# Critique wanted!



## love2read (Aug 30, 2011)

I was hoping you guys might be able to critique one of my baby boys. He's a Blue-Based RY, so I'm not concerned about his color, I'm mainly just wanting to know what you thing of his body type and where I can improve.

Here are a ton of pics of him:










































































I could only get one straight-on pic of his face and, of course, he was holding his ears funny and it makes them look minuscule. :roll: He also kept insisting on tucking in his tail every time I took a birds-eye view pic of him. *head smack* Honestly, his tail set is much better then it looks in the pics, lol.


----------



## SarahY (Nov 6, 2008)

His tailset and earset look very good to me, and the ears are a good shape and look very strong. They don't bend backwards or have any crinkles. He looks good and chunky too. His baby head is very rounded though and small compared to the body, but you will have to wait until he grows up to see if he's got a good head. He should do; his got a good wide whisker bed and a nice wide brow between his ears. His tail could be thicker and I think his eyes could be bigger. He's a very nice mouse.

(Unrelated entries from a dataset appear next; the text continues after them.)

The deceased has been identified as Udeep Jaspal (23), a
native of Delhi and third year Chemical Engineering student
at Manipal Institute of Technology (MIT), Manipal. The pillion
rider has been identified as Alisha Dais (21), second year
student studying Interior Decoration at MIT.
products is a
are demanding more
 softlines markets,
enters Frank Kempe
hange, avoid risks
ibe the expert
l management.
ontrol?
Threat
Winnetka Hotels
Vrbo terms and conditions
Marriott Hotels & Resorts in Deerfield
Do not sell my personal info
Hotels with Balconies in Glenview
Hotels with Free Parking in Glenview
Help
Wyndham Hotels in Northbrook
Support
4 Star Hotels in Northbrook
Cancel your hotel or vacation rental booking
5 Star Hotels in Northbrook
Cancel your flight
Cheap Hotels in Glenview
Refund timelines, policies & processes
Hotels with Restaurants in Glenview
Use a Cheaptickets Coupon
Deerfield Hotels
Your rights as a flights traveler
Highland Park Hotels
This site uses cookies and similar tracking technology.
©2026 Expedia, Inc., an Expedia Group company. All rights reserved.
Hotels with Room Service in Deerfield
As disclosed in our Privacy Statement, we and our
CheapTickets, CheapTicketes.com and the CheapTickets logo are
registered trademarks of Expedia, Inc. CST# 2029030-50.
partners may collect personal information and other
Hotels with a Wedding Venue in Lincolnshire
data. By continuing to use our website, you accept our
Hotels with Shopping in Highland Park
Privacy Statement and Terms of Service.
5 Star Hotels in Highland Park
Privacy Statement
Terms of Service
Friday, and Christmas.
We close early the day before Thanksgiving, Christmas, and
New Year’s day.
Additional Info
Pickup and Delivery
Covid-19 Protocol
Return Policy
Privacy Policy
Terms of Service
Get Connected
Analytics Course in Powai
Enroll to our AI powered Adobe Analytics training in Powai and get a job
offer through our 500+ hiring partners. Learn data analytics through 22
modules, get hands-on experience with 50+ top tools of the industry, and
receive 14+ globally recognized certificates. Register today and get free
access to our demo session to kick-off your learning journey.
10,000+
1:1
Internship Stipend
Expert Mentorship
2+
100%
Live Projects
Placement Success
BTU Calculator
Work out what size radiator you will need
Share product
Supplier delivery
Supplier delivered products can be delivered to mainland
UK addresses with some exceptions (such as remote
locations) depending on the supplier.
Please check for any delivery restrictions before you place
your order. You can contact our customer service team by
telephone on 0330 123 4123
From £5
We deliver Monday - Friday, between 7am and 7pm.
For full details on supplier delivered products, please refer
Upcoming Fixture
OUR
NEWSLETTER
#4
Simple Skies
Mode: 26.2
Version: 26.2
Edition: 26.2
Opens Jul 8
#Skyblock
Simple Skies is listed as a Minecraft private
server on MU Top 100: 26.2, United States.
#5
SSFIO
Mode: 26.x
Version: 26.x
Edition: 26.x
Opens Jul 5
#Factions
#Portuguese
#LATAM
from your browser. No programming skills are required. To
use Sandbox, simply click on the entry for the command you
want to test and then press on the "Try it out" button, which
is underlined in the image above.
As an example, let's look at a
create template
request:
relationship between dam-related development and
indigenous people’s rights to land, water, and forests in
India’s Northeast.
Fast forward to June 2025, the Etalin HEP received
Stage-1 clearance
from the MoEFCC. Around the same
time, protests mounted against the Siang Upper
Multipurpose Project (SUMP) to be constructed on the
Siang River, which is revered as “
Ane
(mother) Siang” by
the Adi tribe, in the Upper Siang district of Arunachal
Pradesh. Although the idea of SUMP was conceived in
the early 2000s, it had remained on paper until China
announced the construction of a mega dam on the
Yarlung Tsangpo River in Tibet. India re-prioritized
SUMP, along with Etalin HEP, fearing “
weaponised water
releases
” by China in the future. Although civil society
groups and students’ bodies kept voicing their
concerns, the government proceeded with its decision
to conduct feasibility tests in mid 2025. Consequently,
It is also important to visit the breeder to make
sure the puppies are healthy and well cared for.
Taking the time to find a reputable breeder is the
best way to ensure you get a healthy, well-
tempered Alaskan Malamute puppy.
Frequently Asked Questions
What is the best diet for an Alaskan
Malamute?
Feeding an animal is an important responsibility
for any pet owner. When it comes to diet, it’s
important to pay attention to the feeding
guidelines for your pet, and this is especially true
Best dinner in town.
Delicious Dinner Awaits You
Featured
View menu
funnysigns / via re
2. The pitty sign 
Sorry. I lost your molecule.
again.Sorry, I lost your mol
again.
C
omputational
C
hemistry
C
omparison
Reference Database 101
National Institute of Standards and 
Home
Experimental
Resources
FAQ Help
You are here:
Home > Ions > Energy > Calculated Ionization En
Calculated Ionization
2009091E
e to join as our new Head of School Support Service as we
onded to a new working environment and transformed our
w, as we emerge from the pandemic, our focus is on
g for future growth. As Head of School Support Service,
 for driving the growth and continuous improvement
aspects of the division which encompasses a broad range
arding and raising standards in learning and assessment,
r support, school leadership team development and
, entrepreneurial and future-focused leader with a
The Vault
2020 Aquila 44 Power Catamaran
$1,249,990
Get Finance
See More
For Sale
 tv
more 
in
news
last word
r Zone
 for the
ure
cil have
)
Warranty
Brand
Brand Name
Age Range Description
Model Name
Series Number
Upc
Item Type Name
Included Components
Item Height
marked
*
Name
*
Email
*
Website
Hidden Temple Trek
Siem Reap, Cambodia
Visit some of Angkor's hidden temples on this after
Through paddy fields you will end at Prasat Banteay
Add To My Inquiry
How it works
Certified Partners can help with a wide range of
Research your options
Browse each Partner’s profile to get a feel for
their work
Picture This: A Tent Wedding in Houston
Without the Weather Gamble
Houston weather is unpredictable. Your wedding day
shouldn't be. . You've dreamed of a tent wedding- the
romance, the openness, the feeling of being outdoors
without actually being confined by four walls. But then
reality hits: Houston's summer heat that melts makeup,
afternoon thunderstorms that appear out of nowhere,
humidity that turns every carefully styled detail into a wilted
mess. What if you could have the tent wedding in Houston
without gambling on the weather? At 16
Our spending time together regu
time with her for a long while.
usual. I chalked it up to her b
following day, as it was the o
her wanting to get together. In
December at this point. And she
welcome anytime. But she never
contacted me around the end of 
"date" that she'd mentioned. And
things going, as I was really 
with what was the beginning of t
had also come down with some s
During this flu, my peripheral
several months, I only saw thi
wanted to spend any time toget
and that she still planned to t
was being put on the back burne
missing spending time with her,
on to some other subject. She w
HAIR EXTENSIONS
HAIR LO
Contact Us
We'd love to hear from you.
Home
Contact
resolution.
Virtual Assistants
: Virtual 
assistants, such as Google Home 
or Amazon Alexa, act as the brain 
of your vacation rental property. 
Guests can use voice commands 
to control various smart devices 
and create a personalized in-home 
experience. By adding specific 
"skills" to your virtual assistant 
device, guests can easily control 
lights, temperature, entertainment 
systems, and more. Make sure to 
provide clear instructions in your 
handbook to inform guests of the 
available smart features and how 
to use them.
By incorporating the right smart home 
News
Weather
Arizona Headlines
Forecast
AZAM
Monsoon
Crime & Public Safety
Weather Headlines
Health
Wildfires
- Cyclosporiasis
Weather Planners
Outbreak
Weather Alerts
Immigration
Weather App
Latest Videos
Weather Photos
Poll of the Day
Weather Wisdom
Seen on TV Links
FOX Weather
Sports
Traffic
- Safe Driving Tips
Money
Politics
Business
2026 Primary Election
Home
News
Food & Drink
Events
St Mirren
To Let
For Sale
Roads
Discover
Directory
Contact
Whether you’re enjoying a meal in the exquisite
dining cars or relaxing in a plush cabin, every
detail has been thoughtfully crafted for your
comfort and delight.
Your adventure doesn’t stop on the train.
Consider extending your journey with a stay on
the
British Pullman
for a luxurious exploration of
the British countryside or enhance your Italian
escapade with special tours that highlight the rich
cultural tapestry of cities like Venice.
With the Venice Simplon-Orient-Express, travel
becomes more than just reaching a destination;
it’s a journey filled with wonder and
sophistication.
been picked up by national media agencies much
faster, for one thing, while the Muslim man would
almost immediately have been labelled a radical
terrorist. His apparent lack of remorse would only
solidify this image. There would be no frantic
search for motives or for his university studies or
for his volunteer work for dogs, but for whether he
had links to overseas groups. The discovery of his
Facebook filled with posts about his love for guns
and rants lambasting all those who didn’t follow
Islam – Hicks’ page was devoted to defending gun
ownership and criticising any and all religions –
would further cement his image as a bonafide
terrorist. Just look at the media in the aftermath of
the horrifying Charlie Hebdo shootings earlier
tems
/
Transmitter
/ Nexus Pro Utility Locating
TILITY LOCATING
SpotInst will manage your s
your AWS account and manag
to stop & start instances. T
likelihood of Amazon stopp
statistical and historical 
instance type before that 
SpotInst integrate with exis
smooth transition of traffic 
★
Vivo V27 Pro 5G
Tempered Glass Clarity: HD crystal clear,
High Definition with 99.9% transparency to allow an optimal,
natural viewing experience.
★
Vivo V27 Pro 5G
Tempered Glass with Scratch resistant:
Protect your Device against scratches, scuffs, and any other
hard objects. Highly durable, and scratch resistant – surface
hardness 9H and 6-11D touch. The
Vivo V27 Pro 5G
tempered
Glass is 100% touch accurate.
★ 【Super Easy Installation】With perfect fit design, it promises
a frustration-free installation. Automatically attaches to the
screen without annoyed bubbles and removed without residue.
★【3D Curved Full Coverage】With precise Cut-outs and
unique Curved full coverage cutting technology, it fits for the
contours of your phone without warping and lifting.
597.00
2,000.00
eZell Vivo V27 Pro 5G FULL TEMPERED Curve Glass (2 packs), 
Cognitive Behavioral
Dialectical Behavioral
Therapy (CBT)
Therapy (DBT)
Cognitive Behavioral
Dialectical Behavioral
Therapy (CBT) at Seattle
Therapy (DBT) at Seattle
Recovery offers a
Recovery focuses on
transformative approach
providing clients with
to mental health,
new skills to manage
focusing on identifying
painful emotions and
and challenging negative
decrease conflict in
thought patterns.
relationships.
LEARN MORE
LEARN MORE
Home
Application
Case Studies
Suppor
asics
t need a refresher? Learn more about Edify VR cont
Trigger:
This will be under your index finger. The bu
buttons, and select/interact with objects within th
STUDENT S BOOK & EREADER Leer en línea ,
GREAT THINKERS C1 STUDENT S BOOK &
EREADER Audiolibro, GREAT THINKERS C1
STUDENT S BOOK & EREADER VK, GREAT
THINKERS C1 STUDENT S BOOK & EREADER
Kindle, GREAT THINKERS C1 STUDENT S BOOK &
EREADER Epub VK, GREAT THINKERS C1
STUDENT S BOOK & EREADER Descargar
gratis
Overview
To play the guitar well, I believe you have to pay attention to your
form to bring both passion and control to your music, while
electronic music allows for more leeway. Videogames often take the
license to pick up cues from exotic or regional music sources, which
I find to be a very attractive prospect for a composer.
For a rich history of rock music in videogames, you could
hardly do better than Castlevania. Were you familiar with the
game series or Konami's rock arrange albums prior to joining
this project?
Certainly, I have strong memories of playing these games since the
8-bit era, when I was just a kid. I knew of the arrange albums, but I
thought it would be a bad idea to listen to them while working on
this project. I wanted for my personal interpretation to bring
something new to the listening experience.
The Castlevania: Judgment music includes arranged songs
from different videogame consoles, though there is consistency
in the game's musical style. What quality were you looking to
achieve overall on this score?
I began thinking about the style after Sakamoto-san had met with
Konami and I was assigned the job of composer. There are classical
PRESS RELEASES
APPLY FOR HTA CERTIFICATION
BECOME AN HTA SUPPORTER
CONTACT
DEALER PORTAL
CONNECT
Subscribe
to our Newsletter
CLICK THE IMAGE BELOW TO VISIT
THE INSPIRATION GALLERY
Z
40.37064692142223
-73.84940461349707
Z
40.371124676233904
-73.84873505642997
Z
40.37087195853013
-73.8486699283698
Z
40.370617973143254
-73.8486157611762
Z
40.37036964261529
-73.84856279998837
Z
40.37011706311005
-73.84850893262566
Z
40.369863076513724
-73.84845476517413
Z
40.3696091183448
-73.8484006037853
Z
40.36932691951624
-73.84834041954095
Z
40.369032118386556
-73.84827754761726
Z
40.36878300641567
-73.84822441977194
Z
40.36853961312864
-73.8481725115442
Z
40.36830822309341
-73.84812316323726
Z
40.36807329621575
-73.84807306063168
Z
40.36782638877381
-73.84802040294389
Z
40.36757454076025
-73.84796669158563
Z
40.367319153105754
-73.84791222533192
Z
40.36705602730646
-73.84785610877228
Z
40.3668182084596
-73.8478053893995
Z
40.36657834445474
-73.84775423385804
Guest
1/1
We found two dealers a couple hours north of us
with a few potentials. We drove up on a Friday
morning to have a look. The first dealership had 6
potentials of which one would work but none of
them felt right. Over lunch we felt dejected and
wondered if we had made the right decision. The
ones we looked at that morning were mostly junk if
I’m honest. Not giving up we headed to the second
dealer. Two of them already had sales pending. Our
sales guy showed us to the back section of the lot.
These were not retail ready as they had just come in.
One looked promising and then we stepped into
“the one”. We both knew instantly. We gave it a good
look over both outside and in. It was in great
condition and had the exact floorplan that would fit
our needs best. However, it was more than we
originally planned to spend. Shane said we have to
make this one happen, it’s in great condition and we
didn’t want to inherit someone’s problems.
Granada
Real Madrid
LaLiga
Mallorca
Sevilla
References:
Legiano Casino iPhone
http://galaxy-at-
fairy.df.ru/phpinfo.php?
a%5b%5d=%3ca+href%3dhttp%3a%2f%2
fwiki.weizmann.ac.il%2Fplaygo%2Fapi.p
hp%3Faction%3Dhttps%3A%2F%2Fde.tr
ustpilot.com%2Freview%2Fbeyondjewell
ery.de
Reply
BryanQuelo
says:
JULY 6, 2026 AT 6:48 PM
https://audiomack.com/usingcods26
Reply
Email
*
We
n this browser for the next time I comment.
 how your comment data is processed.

And I love his bluey-browny colour


----------



## OzzMan1989 (May 6, 2012)

He's a very handsome boy! Somewhat reminds me of the general shape of my boy. Awesome mousie you have there!


----------



## MojoMouse (Apr 20, 2012)

I can't give an expert opinion but he looks like an extremely nice, well shaped mouse. I agree with the previous comments - I especially like his ears! He's a mousie you should be proud of. Do you have breeding plans for him?


----------